◆ INPUT
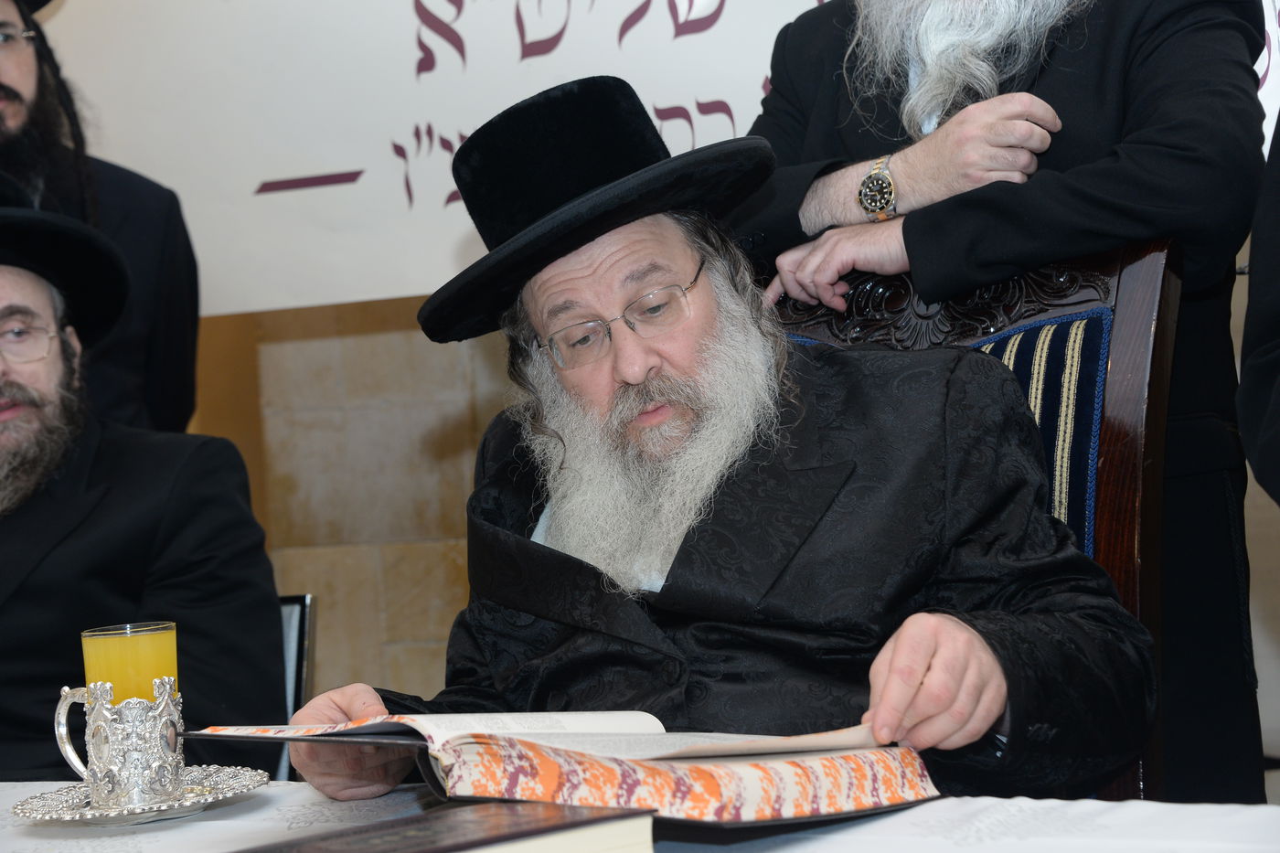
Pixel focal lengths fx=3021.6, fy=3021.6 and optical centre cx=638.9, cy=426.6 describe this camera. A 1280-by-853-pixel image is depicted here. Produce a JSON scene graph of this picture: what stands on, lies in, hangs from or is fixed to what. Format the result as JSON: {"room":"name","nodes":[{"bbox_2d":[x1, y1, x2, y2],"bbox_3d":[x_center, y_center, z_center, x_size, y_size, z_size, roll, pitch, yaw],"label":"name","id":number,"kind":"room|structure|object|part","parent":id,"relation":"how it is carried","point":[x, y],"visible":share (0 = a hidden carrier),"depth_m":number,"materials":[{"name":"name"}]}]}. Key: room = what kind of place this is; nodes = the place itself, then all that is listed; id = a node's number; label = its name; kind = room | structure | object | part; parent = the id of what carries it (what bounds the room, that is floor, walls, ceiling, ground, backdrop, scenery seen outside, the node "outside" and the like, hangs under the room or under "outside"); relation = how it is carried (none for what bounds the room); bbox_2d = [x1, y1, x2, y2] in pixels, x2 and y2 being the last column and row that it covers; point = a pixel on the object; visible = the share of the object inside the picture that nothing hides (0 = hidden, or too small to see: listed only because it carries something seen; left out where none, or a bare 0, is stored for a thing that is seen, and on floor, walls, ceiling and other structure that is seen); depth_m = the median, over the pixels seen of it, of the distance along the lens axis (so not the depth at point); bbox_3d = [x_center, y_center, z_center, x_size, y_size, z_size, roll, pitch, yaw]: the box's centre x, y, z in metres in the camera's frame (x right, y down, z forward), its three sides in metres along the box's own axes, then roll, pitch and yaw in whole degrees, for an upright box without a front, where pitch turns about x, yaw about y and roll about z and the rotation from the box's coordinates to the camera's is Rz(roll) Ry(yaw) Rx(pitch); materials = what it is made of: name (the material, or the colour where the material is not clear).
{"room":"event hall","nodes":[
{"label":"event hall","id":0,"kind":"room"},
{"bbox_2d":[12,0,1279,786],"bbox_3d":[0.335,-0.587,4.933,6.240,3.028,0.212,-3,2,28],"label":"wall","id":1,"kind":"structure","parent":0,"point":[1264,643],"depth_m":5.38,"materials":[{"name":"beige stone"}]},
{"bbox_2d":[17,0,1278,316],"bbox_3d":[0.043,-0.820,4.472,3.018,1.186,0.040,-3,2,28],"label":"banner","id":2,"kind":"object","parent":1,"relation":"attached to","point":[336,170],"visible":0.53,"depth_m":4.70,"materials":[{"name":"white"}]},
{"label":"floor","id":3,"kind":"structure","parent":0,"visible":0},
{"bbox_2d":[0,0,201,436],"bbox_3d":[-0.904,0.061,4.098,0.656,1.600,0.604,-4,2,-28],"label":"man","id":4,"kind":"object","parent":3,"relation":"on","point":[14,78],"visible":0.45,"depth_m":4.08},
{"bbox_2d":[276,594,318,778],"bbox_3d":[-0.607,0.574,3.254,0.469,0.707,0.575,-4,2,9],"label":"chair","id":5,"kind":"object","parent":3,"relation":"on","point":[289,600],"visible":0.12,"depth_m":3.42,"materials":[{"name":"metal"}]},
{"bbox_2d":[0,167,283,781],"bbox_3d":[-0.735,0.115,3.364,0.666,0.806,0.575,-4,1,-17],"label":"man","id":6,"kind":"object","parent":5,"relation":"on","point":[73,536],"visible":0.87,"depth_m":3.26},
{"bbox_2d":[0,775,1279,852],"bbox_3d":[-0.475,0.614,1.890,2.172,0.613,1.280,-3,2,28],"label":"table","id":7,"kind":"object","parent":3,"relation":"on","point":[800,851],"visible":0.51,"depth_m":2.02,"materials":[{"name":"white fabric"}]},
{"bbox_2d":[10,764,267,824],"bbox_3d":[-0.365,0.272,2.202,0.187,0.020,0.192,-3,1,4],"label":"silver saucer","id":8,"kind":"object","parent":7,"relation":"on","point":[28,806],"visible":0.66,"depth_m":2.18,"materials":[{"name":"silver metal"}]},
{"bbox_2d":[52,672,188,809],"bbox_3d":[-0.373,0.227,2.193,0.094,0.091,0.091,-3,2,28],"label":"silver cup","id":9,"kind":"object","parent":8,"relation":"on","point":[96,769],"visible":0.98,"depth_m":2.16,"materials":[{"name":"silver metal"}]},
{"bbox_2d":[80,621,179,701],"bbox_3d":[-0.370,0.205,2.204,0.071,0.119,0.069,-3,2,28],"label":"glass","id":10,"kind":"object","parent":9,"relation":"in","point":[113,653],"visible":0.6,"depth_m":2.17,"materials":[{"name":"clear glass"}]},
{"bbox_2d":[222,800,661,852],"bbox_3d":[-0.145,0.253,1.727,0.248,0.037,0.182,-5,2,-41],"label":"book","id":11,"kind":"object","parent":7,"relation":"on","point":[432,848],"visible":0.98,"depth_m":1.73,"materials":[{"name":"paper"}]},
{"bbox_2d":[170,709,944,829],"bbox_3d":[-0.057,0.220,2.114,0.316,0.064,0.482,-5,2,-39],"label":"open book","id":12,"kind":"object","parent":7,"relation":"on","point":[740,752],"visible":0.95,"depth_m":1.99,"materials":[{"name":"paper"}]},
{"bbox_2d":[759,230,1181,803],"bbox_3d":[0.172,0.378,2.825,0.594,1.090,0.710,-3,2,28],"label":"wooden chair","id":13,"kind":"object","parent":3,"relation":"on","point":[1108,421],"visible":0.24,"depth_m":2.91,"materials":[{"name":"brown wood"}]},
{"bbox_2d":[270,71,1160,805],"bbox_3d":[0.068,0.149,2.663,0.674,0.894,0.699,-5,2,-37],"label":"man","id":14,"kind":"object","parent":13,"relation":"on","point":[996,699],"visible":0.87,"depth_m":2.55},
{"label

◆ TASK PROMPT
Output the data above in full. Skip every picture.

◆ ANSWER SPACE
Pixel focal lengths fx=3021.6, fy=3021.6 and optical centre cx=638.9, cy=426.6 describe this camera. A 1280-by-853-pixel image is depicted here. Produce a JSON scene graph of this picture: what stands on, lies in, hangs from or is fixed to what. Format the result as JSON: {"room":"name","nodes":[{"bbox_2d":[x1, y1, x2, y2],"bbox_3d":[x_center, y_center, z_center, x_size, y_size, z_size, roll, pitch, yaw],"label":"name","id":number,"kind":"room|structure|object|part","parent":id,"relation":"how it is carried","point":[x, y],"visible":share (0 = a hidden carrier),"depth_m":number,"materials":[{"name":"name"}]}]}. Key: room = what kind of place this is; nodes = the place itself, then all that is listed; id = a node's number; label = its name; kind = room | structure | object | part; parent = the id of what carries it (what bounds the room, that is floor, walls, ceiling, ground, backdrop, scenery seen outside, the node "outside" and the like, hangs under the room or under "outside"); relation = how it is carried (none for what bounds the room); bbox_2d = [x1, y1, x2, y2] in pixels, x2 and y2 being the last column and row that it covers; point = a pixel on the object; visible = the share of the object inside the picture that nothing hides (0 = hidden, or too small to see: listed only because it carries something seen; left out where none, or a bare 0, is stored for a thing that is seen, and on floor, walls, ceiling and other structure that is seen); depth_m = the median, over the pixels seen of it, of the distance along the lens axis (so not the depth at point); bbox_3d = [x_center, y_center, z_center, x_size, y_size, z_size, roll, pitch, yaw]: the box's centre x, y, z in metres in the camera's frame (x right, y down, z forward), its three sides in metres along the box's own axes, then roll, pitch and yaw in whole degrees, for an upright box without a front, where pitch turns about x, yaw about y and roll about z and the rotation from the box's coordinates to the camera's is Rz(roll) Ry(yaw) Rx(pitch); materials = what it is made of: name (the material, or the colour where the material is not clear).
{"room":"event hall","nodes":[
{"label":"event hall","id":0,"kind":"room"},
{"bbox_2d":[12,0,1279,786],"bbox_3d":[0.335,-0.587,4.933,6.240,3.028,0.212,-3,2,28],"label":"wall","id":1,"kind":"structure","parent":0,"point":[1264,643],"depth_m":5.38,"materials":[{"name":"beige stone"}]},
{"bbox_2d":[17,0,1278,316],"bbox_3d":[0.043,-0.820,4.472,3.018,1.186,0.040,-3,2,28],"label":"banner","id":2,"kind":"object","parent":1,"relation":"attached to","point":[336,170],"visible":0.53,"depth_m":4.70,"materials":[{"name":"white"}]},
{"label":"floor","id":3,"kind":"structure","parent":0,"visible":0},
{"bbox_2d":[0,0,201,436],"bbox_3d":[-0.904,0.061,4.098,0.656,1.600,0.604,-4,2,-28],"label":"man","id":4,"kind":"object","parent":3,"relation":"on","point":[14,78],"visible":0.45,"depth_m":4.08},
{"bbox_2d":[276,594,318,778],"bbox_3d":[-0.607,0.574,3.254,0.469,0.707,0.575,-4,2,9],"label":"chair","id":5,"kind":"object","parent":3,"relation":"on","point":[289,600],"visible":0.12,"depth_m":3.42,"materials":[{"name":"metal"}]},
{"bbox_2d":[0,167,283,781],"bbox_3d":[-0.735,0.115,3.364,0.666,0.806,0.575,-4,1,-17],"label":"man","id":6,"kind":"object","parent":5,"relation":"on","point":[73,536],"visible":0.87,"depth_m":3.26},
{"bbox_2d":[0,775,1279,852],"bbox_3d":[-0.475,0.614,1.890,2.172,0.613,1.280,-3,2,28],"label":"table","id":7,"kind":"object","parent":3,"relation":"on","point":[800,851],"visible":0.51,"depth_m":2.02,"materials":[{"name":"white fabric"}]},
{"bbox_2d":[10,764,267,824],"bbox_3d":[-0.365,0.272,2.202,0.187,0.020,0.192,-3,1,4],"label":"silver saucer","id":8,"kind":"object","parent":7,"relation":"on","point":[28,806],"visible":0.66,"depth_m":2.18,"materials":[{"name":"silver metal"}]},
{"bbox_2d":[52,672,188,809],"bbox_3d":[-0.373,0.227,2.193,0.094,0.091,0.091,-3,2,28],"label":"silver cup","id":9,"kind":"object","parent":8,"relation":"on","point":[96,769],"visible":0.98,"depth_m":2.16,"materials":[{"name":"silver metal"}]},
{"bbox_2d":[80,621,179,701],"bbox_3d":[-0.370,0.205,2.204,0.071,0.119,0.069,-3,2,28],"label":"glass","id":10,"kind":"object","parent":9,"relation":"in","point":[113,653],"visible":0.6,"depth_m":2.17,"materials":[{"name":"clear glass"}]},
{"bbox_2d":[222,800,661,852],"bbox_3d":[-0.145,0.253,1.727,0.248,0.037,0.182,-5,2,-41],"label":"book","id":11,"kind":"object","parent":7,"relation":"on","point":[432,848],"visible":0.98,"depth_m":1.73,"materials":[{"name":"paper"}]},
{"bbox_2d":[170,709,944,829],"bbox_3d":[-0.057,0.220,2.114,0.316,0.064,0.482,-5,2,-39],"label":"open book","id":12,"kind":"object","parent":7,"relation":"on","point":[740,752],"visible":0.95,"depth_m":1.99,"materials":[{"name":"paper"}]},
{"bbox_2d":[759,230,1181,803],"bbox_3d":[0.172,0.378,2.825,0.594,1.090,0.710,-3,2,28],"label":"wooden chair","id":13,"kind":"object","parent":3,"relation":"on","point":[1108,421],"visible":0.24,"depth_m":2.91,"materials":[{"name":"brown wood"}]},
{"bbox_2d":[270,71,1160,805],"bbox_3d":[0.068,0.149,2.663,0.674,0.894,0.699,-5,2,-37],"label":"man","id":14,"kind":"object","parent":13,"relation":"on","point":[996,699],"visible":0.87,"depth_m":2.55},
{"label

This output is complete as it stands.